(Saved entries)
□ □ □ □ □ □ □

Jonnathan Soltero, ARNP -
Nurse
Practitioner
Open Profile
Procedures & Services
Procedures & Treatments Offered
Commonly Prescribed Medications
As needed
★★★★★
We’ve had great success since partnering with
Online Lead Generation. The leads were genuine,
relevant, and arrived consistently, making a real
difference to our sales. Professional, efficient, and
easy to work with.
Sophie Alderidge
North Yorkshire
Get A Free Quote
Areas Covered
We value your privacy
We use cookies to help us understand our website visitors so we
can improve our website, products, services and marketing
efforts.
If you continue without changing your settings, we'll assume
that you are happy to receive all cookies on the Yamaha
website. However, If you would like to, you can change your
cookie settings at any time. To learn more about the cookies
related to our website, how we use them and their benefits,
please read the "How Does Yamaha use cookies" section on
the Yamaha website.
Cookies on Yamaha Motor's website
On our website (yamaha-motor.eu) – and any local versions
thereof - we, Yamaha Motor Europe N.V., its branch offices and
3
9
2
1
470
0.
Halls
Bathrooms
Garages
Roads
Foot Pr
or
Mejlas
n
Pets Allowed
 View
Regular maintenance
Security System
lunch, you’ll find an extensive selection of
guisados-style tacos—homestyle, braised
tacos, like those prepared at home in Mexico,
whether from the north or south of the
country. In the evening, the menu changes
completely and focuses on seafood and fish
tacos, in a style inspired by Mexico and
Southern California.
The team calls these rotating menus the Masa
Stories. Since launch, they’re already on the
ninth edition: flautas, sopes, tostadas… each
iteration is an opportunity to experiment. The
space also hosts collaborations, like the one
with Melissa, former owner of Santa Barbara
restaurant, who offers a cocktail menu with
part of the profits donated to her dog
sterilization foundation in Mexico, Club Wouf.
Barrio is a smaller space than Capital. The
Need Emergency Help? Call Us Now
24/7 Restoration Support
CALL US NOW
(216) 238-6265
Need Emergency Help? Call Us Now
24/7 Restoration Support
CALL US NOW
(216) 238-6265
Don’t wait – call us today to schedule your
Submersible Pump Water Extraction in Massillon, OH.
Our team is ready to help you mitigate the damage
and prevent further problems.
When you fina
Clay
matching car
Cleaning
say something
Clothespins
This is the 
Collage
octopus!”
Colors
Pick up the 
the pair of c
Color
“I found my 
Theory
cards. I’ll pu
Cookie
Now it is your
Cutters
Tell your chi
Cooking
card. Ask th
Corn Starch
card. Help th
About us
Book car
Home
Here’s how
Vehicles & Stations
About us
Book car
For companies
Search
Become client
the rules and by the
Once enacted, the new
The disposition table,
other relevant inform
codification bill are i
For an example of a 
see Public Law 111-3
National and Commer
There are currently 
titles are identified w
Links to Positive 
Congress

□ □ □ □ □ □ □

Assignment »
Repeat the lines above word for word, starting with the first line and ending with the line that holds "Cookies on Yamaha Motor's website". Include that last line.

Finished exercise »
Jonnathan Soltero, ARNP -
Nurse
Practitioner
Open Profile
Procedures & Services
Procedures & Treatments Offered
Commonly Prescribed Medications
As needed
★★★★★
We’ve had great success since partnering with
Online Lead Generation. The leads were genuine,
relevant, and arrived consistently, making a real
difference to our sales. Professional, efficient, and
easy to work with.
Sophie Alderidge
North Yorkshire
Get A Free Quote
Areas Covered
We value your privacy
We use cookies to help us understand our website visitors so we
can improve our website, products, services and marketing
efforts.
If you continue without changing your settings, we'll assume
that you are happy to receive all cookies on the Yamaha
website. However, If you would like to, you can change your
cookie settings at any time. To learn more about the cookies
related to our website, how we use them and their benefits,
please read the "How Does Yamaha use cookies" section on
the Yamaha website.
Cookies on Yamaha Motor's website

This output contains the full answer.